Task prompt =>
The reply has to be a number alone, equal to how many lines in the entries below hold the string "Right".

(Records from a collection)

+===+

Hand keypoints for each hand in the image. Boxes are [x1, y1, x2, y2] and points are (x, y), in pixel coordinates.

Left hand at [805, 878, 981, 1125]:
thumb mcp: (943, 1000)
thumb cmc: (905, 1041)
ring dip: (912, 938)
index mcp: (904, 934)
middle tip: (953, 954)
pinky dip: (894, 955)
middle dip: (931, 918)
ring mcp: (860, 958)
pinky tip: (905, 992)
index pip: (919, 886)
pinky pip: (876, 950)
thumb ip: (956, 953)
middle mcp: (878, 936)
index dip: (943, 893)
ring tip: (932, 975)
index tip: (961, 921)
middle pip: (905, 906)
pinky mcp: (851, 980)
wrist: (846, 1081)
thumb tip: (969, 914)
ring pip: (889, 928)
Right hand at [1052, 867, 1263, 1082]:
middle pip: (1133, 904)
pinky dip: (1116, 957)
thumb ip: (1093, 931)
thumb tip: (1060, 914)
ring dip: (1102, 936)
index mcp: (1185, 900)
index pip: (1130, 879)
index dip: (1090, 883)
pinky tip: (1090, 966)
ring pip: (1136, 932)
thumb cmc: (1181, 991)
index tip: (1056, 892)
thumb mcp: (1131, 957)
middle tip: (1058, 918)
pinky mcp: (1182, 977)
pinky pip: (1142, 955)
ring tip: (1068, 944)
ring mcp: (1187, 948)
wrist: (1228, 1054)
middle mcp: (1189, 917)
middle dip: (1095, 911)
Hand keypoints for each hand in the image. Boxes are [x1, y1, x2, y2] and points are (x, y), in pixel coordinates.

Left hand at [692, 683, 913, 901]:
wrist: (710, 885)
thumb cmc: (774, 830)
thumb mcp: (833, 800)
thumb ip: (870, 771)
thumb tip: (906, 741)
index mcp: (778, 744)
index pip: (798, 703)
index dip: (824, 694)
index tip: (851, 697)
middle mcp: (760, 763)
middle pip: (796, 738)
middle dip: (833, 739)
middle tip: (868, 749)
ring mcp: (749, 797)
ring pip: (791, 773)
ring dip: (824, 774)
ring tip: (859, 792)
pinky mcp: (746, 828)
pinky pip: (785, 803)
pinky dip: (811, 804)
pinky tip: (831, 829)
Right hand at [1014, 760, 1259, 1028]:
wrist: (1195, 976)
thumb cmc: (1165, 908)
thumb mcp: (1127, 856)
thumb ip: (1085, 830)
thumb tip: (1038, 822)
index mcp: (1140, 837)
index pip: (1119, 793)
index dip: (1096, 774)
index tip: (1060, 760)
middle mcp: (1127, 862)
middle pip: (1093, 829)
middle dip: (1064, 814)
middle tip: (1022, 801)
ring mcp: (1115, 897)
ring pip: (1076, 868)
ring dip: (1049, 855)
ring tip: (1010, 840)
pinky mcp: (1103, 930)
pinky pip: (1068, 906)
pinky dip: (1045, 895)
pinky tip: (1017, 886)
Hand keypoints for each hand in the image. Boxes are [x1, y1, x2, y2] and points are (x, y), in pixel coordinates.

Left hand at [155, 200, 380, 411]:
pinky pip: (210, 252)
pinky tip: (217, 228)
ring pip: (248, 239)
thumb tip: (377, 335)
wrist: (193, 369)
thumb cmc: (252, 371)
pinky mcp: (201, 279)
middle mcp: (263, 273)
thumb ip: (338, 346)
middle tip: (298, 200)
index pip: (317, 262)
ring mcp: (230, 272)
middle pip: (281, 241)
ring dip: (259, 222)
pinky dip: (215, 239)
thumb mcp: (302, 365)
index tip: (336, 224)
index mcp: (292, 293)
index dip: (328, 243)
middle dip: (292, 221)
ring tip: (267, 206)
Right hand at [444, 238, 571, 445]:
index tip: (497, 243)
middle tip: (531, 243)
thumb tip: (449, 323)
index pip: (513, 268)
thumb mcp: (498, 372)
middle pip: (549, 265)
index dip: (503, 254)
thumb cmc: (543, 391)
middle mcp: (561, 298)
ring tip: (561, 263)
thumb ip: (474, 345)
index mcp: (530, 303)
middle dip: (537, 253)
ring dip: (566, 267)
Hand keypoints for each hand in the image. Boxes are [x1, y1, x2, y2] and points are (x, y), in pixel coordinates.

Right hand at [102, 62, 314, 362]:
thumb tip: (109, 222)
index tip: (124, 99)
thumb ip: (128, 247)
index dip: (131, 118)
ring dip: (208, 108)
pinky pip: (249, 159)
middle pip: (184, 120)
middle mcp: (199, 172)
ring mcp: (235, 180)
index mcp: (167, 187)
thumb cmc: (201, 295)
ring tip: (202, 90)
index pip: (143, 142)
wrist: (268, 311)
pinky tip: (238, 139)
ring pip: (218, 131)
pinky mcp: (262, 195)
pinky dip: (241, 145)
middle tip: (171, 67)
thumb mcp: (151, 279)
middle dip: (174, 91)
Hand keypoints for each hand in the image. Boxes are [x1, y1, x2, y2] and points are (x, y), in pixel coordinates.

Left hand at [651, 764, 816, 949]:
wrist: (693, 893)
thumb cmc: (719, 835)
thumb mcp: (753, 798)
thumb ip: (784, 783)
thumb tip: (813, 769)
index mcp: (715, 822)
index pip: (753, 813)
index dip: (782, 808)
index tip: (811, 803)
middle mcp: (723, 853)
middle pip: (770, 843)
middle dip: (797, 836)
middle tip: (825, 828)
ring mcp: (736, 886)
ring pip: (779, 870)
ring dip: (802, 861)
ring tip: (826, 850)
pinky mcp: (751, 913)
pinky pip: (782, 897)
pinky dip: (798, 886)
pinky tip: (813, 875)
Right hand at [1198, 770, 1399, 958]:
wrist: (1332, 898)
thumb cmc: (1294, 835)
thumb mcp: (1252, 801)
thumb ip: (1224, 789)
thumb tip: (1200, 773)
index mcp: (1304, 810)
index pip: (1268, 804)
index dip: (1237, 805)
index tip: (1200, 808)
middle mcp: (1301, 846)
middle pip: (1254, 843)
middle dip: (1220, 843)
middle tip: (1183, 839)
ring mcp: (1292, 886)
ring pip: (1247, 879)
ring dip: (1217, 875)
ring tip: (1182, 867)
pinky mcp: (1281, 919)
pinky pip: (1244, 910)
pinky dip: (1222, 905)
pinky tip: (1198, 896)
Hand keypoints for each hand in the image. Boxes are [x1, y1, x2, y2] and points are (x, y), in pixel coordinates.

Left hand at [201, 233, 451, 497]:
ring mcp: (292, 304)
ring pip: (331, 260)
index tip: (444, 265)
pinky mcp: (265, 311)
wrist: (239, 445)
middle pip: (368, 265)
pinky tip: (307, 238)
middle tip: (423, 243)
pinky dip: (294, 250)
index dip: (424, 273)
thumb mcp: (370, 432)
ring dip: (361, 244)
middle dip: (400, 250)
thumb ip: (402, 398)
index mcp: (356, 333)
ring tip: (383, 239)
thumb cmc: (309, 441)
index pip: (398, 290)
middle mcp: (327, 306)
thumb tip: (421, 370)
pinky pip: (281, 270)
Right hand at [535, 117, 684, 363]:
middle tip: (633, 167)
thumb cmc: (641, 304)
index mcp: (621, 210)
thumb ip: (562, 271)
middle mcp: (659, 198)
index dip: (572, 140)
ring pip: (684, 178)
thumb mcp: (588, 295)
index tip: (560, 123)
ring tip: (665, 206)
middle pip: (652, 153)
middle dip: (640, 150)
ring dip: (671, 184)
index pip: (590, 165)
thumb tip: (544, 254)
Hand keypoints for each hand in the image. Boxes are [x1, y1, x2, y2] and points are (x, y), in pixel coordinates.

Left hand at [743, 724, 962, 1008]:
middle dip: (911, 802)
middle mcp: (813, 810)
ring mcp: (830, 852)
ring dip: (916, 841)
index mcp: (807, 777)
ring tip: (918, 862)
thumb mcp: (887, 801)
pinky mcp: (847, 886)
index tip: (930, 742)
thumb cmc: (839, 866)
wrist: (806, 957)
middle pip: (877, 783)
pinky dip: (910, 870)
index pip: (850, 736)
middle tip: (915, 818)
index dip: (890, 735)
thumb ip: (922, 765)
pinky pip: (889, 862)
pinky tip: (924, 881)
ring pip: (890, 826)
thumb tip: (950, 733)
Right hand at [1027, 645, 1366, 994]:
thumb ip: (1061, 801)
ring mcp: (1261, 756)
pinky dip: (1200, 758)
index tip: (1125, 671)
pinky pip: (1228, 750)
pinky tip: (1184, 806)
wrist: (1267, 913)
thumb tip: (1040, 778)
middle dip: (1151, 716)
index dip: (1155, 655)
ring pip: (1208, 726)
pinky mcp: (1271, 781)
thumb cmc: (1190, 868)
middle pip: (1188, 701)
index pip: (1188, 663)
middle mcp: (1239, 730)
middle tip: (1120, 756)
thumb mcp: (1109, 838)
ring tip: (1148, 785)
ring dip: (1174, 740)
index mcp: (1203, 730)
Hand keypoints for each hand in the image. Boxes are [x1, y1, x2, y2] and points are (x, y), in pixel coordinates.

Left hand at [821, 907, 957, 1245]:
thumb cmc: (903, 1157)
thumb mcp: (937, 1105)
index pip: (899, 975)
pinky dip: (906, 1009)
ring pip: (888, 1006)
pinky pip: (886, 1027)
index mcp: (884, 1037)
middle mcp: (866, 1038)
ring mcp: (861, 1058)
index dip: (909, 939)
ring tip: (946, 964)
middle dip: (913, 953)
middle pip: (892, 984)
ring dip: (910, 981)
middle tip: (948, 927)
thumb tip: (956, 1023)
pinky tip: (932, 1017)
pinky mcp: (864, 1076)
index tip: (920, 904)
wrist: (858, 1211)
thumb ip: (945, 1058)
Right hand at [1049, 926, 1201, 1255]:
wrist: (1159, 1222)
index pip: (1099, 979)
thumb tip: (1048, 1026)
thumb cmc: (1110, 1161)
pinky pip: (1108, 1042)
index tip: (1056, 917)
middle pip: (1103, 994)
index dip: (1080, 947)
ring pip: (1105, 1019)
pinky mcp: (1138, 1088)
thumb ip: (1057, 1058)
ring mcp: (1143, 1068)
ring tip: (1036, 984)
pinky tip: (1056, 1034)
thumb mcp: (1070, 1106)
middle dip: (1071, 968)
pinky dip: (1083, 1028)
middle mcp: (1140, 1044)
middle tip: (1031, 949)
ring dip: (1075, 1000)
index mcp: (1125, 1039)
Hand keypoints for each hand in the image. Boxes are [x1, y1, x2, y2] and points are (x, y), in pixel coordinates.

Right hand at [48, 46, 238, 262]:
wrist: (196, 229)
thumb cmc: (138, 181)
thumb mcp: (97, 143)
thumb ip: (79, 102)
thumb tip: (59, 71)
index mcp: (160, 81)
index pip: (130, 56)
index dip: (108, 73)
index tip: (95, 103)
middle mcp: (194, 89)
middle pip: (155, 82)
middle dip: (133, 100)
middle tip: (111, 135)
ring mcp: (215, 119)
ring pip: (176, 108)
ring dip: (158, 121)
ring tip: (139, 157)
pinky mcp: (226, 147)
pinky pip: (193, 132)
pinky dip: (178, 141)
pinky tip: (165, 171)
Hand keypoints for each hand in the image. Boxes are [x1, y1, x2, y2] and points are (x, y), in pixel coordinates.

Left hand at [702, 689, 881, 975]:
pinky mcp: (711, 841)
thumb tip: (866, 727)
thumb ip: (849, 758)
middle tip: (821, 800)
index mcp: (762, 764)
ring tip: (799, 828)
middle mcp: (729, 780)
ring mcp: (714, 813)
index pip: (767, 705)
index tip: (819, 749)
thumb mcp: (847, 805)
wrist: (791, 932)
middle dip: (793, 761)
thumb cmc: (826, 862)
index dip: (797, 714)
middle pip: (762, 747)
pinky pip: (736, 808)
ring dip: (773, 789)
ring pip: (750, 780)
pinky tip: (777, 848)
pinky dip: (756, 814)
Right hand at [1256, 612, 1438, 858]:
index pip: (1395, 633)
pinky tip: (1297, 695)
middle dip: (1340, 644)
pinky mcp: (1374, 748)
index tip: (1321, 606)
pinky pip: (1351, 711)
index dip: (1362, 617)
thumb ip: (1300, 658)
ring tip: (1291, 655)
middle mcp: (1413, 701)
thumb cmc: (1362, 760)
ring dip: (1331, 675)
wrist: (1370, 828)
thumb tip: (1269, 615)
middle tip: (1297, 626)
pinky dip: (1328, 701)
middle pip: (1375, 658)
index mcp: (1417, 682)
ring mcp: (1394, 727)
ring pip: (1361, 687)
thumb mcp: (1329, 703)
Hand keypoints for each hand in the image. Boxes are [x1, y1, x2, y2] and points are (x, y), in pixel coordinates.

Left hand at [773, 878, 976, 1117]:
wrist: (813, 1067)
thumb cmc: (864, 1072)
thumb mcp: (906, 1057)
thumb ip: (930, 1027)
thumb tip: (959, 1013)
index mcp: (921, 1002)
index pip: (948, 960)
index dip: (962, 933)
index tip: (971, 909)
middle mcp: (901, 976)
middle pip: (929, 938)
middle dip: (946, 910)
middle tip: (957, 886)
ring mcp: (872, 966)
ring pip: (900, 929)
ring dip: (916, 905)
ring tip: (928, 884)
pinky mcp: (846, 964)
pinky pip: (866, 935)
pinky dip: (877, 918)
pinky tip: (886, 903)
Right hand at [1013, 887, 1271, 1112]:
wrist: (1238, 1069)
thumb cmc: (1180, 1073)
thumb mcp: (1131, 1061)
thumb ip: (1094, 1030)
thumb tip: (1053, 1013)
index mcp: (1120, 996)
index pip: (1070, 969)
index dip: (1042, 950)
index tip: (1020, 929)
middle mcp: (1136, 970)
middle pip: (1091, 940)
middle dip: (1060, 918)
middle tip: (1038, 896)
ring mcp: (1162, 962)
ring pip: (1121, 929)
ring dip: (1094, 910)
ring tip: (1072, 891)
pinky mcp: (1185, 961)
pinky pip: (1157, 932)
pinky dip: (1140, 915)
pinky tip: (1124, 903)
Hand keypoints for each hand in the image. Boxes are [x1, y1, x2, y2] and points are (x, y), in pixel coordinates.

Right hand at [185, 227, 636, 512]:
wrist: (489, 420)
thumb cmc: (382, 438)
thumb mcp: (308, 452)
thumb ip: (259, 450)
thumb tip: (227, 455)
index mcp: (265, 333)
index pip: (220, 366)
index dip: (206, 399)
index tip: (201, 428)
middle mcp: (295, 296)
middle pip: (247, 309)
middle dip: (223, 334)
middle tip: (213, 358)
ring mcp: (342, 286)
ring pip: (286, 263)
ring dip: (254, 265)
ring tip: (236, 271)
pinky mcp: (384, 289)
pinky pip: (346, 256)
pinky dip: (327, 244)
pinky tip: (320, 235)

+===+

Written response =>
12